Some women who have transitioned and then gone back to identifying with their assigned gender — “desisting” and “detransitioning” — do think that rapid-onset gender dysphoria via social contagion describes their experiences. But activists and researchers like Serano think that, for the vast majority of gender-nonconforming youth, ROGD doesn’t explain this increase.

“I think it’s important for us to recognize that the prevalence of trans people in the past was artificially reduced by the lack of visibility, and by gatekeepers who weren’t allowing people access to trans health,” she said.

Zucker agrees that increased visibility, and decreased stigma, could explain the rise. Yet another theory, he says, is that young girls are aware that they are perceived as sex objects, making them more self-conscious about their bodies and gender identity than boys are. “A lot of what Littman would call ROGD females will talk about how when, in grades 7, 8, 9, all of a sudden other kids talking about sex made them feel uncomfortable, and they started to feel more alienated from the category of being a girl.”

Whatever explains the increase, treating children and young adults with gender dysphoria remains hotly contested.

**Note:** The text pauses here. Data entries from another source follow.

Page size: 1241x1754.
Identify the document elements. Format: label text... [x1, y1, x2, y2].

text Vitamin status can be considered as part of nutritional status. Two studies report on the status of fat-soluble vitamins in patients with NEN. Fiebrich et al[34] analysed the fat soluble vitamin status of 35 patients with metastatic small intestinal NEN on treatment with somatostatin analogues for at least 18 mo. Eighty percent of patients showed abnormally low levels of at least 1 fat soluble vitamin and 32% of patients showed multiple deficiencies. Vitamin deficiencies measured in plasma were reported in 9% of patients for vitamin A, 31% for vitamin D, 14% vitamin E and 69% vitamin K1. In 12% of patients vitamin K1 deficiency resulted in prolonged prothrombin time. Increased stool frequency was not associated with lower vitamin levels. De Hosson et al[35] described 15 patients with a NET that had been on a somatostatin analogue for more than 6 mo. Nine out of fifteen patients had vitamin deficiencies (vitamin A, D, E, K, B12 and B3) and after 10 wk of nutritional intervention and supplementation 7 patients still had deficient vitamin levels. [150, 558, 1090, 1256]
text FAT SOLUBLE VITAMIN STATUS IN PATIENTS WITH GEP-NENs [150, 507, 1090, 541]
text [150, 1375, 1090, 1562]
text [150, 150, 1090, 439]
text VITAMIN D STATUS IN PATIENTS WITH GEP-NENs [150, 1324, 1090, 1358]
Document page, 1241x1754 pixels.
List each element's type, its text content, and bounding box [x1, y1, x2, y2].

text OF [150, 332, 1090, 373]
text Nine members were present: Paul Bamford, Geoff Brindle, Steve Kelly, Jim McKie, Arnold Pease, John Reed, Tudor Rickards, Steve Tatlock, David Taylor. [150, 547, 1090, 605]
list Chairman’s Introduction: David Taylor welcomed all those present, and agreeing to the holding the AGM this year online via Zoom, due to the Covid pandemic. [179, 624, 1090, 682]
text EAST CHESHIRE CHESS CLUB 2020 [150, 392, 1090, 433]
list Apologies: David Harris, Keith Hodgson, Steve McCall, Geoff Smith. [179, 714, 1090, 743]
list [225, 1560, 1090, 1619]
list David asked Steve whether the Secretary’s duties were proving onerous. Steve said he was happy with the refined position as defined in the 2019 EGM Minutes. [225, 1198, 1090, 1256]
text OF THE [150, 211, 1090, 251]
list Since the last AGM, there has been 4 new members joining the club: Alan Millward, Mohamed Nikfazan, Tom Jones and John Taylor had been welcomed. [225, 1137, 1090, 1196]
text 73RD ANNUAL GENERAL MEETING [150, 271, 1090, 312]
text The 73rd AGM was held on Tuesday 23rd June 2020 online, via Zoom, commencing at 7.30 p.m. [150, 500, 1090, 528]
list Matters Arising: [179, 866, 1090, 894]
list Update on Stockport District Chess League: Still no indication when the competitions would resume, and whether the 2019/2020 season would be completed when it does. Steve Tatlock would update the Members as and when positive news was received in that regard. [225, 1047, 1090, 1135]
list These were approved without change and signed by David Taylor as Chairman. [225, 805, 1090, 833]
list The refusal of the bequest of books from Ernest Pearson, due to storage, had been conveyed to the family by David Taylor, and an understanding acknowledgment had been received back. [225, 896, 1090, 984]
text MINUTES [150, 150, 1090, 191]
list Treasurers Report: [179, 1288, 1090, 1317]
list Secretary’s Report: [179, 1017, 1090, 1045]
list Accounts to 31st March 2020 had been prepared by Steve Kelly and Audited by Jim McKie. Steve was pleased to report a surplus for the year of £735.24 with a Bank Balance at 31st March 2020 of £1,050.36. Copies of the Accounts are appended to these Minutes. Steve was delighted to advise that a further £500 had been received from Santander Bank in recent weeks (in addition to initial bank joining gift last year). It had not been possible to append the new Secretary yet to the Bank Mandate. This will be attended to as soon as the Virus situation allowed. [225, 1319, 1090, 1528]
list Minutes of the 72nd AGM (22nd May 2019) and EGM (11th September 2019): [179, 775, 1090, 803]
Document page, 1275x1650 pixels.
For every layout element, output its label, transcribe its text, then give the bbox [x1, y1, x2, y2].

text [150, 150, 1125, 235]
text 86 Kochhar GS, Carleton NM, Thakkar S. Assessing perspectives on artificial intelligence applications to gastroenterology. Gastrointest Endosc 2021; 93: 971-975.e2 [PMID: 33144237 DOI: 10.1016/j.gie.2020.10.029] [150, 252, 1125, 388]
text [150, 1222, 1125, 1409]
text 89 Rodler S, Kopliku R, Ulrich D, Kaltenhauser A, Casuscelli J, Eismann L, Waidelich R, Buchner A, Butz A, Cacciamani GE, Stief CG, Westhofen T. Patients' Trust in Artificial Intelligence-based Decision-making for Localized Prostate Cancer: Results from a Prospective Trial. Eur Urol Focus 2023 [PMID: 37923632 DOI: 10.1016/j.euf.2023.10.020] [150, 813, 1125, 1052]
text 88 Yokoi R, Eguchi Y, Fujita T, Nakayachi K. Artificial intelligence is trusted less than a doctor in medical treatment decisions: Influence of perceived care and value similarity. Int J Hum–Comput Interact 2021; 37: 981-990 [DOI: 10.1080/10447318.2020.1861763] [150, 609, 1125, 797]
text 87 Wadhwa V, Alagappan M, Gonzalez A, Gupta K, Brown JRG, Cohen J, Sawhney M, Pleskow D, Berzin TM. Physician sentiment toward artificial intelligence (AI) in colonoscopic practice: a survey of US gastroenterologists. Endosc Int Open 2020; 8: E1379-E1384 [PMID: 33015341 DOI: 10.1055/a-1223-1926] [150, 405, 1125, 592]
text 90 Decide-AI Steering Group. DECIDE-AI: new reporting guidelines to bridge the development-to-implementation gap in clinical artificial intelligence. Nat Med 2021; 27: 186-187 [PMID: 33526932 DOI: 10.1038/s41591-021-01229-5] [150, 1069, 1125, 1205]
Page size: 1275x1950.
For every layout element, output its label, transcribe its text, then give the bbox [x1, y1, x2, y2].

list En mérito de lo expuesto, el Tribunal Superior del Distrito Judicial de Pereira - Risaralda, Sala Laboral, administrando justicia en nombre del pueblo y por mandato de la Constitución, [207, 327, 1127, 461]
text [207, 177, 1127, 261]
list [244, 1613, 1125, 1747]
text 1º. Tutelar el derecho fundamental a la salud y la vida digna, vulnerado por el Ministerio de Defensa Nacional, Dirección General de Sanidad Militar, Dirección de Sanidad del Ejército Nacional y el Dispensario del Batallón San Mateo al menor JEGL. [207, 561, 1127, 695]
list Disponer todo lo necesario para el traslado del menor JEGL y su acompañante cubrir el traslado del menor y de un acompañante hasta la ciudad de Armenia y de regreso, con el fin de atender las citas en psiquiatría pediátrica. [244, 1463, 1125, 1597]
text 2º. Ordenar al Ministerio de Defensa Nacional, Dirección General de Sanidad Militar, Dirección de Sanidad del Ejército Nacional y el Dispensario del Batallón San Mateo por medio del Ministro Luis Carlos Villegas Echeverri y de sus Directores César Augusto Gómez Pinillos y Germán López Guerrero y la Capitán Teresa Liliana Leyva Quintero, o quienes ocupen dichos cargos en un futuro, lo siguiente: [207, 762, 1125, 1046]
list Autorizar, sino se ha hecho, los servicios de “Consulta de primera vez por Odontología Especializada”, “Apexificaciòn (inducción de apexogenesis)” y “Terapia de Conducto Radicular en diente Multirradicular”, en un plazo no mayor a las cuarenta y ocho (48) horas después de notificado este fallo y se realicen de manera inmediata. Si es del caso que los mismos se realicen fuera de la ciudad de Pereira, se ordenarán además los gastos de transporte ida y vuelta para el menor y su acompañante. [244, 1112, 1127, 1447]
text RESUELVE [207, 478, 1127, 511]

Zucker mentioned the three general approaches to treating trans youth: the intermediate, cautionary approach known as “watchful waiting”; gender affirmation, which can involve either social or medical transition, or both; or therapeutic treatment “to see if one can help a child feel more comfortable in the gender that matches their birth sex.” Zucker’s use of the third approach in young children is what, in part, led critics to call for his ouster in 2015.

But today, he said, he doesn’t favor any particular approach over another. “You need data to decide what’s best, but all these approaches are designed to reduce dysphoria.” But who, in the end, gets to decide what’s best for a gender-nonconforming child? “I think the choice of therapy is going to depend a lot on what parents want,” Zucker said. “It’s their kid.”


CORRECTION

Jonathan Kay's name was misspelled in an earlier version of this post.